Quilting is the best of sewing.
(I still mourn over the perfectly executed, striped linen suit that was, shall we say, less than flattering.) I started competition quilting. There is nothing like the thrill of having your quilts accepted into national quilt shows, ribbon won or not.
It doesn't have to fit, and it can
never make you look fat.
My quilts were largely appliqué, and generally nostalgic art with just a bit of piecing thrown in for contrast. But, as I worked with my new technique, I discovered hundreds, even thousands, of blocks could be pieced, each on its own undivided paper foundation. My greatest inspiration came one night, when half-asleep, dreaming of, what else, quilting, I sprang up to consciousness with the realization I could piece an 8-pointed Lemoyne Star, Flip-Flop-style. And once you have a Lemoyne Star, a Mariner's Compass is not far behind.
I developed 13 maneuvers in my piecing system, and submitted them to C&T Publishing, who, bless their little hearts, decided they'd take me in and publish my book. Now anyone can learn to Flip-Flop Paper Piece. Precision sewing no longer requires either exact and careful cutting, or the meticulous stitching of an "accurate" 1/4" seam. Nor does it demand constant measuring, and seam ripping, and resewing as the block is constructed. A little Flip-Flop maneuver here and there will produce precision, painlessly.

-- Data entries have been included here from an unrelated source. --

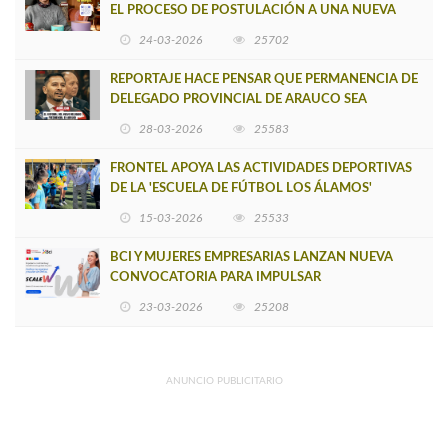
EL PROCESO DE POSTULACIÓN A UNA NUEVA
VERSIÓN DE MUJERES CON ENERGÍA
24-03-2026
25702
REPORTAJE HACE PENSAR QUE PERMANENCIA DE
DELEGADO PROVINCIAL DE ARAUCO SEA
INSOSTENIBLE
28-03-2026
25583
FRONTEL APOYA LAS ACTIVIDADES DEPORTIVAS
DE LA 'ESCUELA DE FÚTBOL LOS ÁLAMOS'
15-03-2026
25533
BCI Y MUJERES EMPRESARIAS LANZAN NUEVA
CONVOCATORIA PARA IMPULSAR
EMPRENDIMIENTOS LIDERADOS POR MUJERES
23-03-2026
25208
ANUNCIO PUBLICITARIO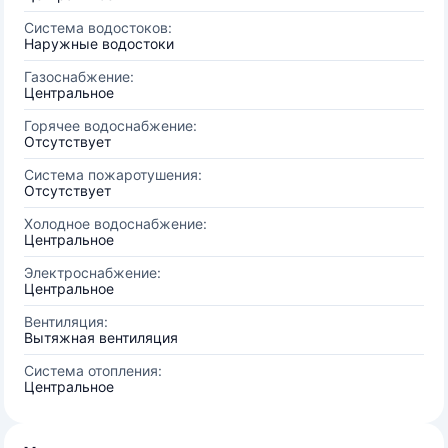
Система водостоков:
Наружные водостоки
Газоснабжение:
Центральное
Горячее водоснабжение:
Отсутствует
Система пожаротушения:
Отсутствует
Холодное водоснабжение:
Центральное
Электроснабжение:
Центральное
Вентиляция:
Вытяжная вентиляция
Система отопления:
Центральное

And the beauty part is that Flip-Flop Paper Piecing fits any quilting style or genre. The final product can be an innovative swirl of distorted blocks, a pieced landscape, or a reproduction of an antique masterpiece. It's all up to the individual subverter. Flip-Flopping is a technique with the speed and accuracy of traditional foundation piecing but with a range as limitless as our imaginations: There are Flip-Flop circles & Flip-Flop borders, Flip-Flop trees and Flip-Flop Houses, and a sky full of Flip -Flop stars. I love this technique.